→ What you need to do
Every line below needs to be transcribed without alteration, and no image may be carried over.
━━ Data to use
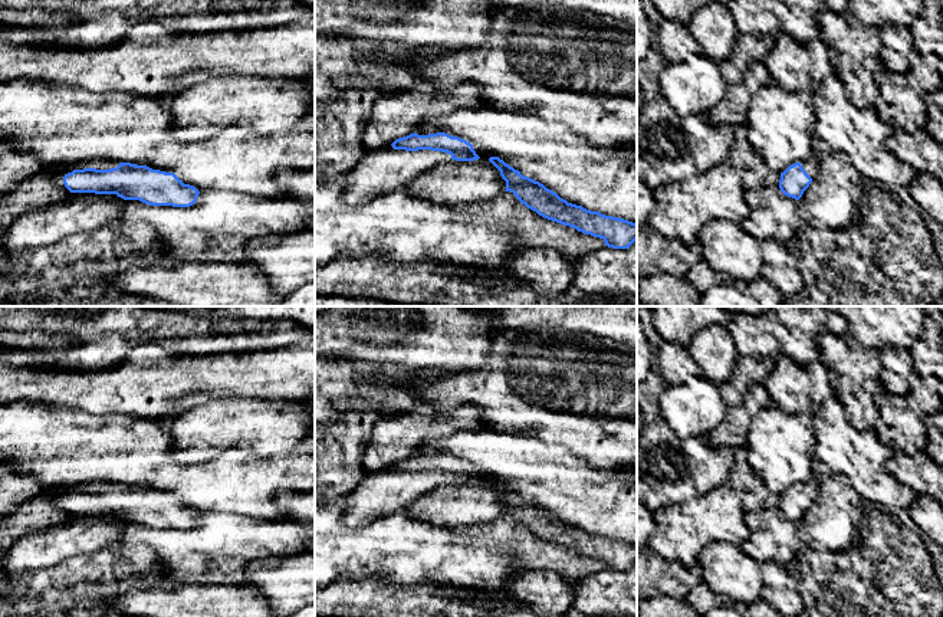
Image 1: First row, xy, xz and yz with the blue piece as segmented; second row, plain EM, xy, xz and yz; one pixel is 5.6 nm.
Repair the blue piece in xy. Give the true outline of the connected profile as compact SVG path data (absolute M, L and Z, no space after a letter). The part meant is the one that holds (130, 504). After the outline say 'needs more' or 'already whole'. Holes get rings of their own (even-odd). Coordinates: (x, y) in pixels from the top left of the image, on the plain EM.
M91 482L46 489L55 505L65 508L70 515L116 516L124 522L172 529L190 529L200 516L174 495L131 485Z; needs more

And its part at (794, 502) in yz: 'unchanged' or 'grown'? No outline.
grown

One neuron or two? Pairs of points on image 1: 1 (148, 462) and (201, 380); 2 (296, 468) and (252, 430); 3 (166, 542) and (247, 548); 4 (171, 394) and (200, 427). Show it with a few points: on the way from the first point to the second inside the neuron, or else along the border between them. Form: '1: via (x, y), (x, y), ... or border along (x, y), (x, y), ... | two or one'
1: border along (128, 413), (137, 417), (161, 419) | two
2: border along (295, 446), (286, 452), (269, 456) | two
3: via (186, 548), (227, 548) | one
4: border along (217, 397), (189, 407), (171, 419) | two

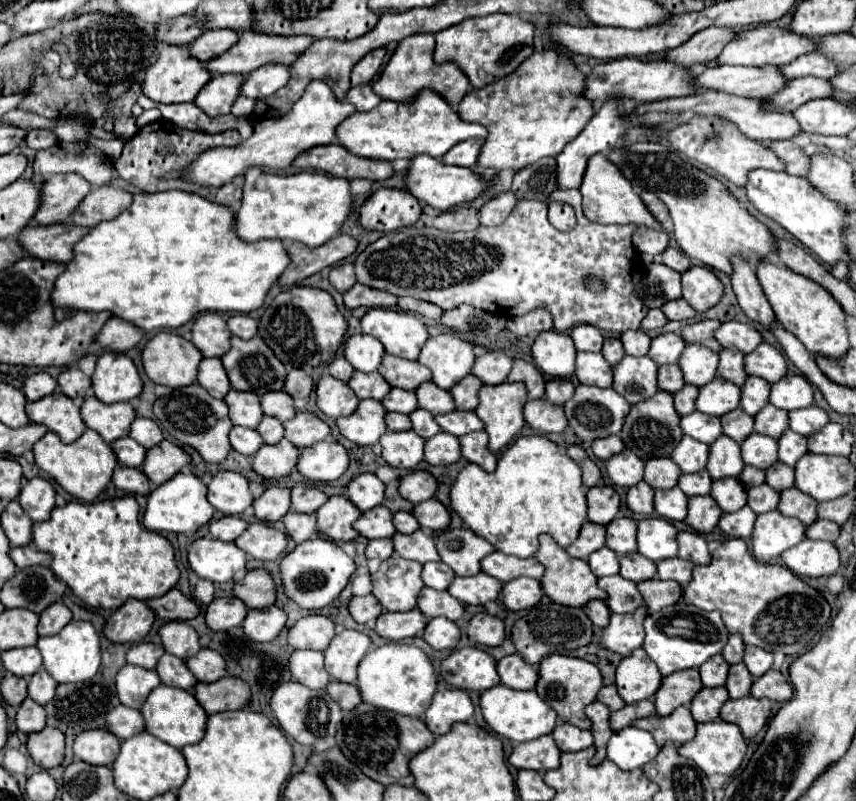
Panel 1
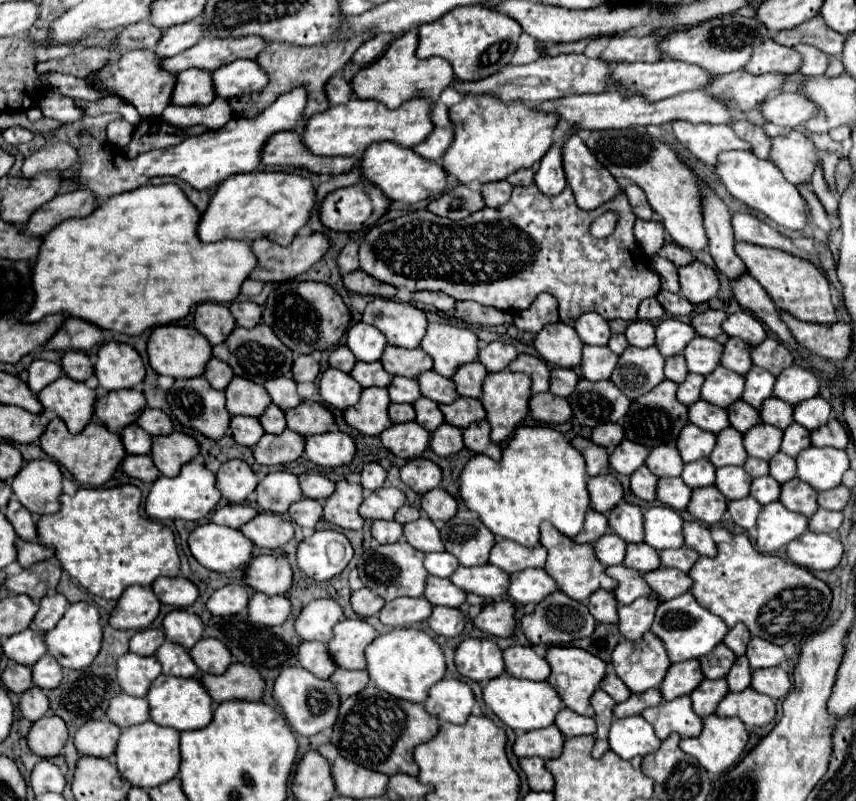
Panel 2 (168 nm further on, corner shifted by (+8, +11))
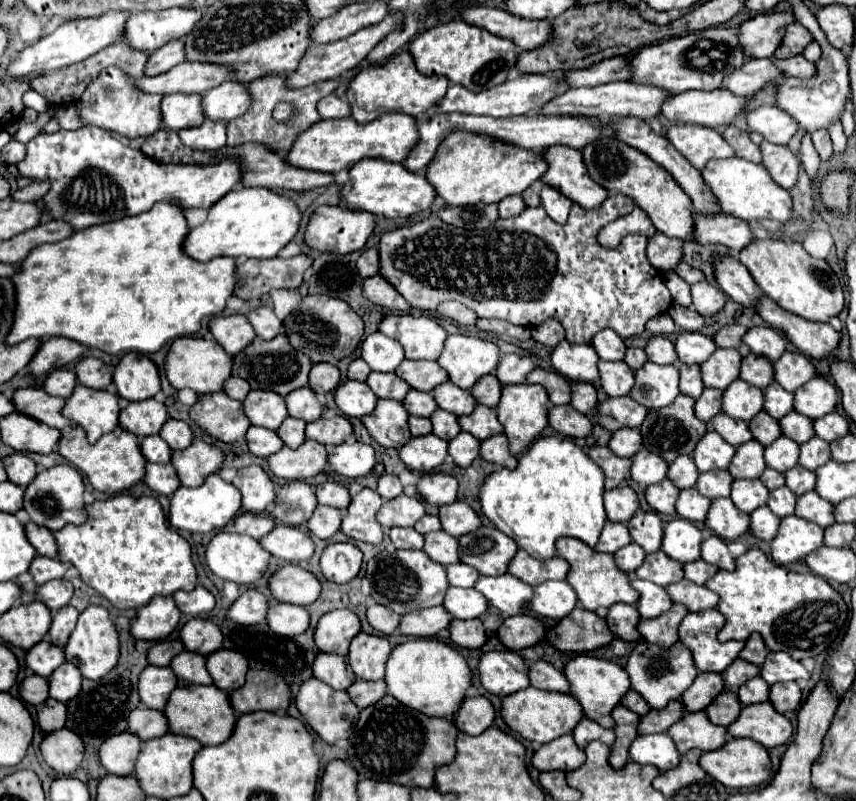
━━━━
→ Your response
Image 1: First row, xy, xz and yz with the blue piece as segmented; second row, plain EM, xy, xz and yz; one pixel is 5.6 nm.
Repair the blue piece in xy. Give the true outline of the connected profile as compact SVG path data (absolute M, L and Z, no space after a letter). The part meant is the one that holds (130, 504). After the outline say 'needs more' or 'already whole'. Holes get rings of their own (even-odd). Coordinates: (x, y) in pixels from the top left of the image, on the plain EM.
M91 482L46 489L55 505L65 508L70 515L116 516L124 522L172 529L190 529L200 516L174 495L131 485Z; needs more

And its part at (794, 502) in yz: 'unchanged' or 'grown'? No outline.
grown

One neuron or two? Pairs of points on image 1: 1 (148, 462) and (201, 380); 2 (296, 468) and (252, 430); 3 (166, 542) and (247, 548); 4 (171, 394) and (200, 427). Show it with a few points: on the way from the first point to the second inside the neuron, or else along the border between them. Form: '1: via (x, y), (x, y), ... or border along (x, y), (x, y), ... | two or one'
1: border along (128, 413), (137, 417), (161, 419) | two
2: border along (295, 446), (286, 452), (269, 456) | two
3: via (186, 548), (227, 548) | one
4: border along (217, 397), (189, 407), (171, 419) | two

Panel 1
Panel 2 (168 nm further on, corner shifted by (+8, +11))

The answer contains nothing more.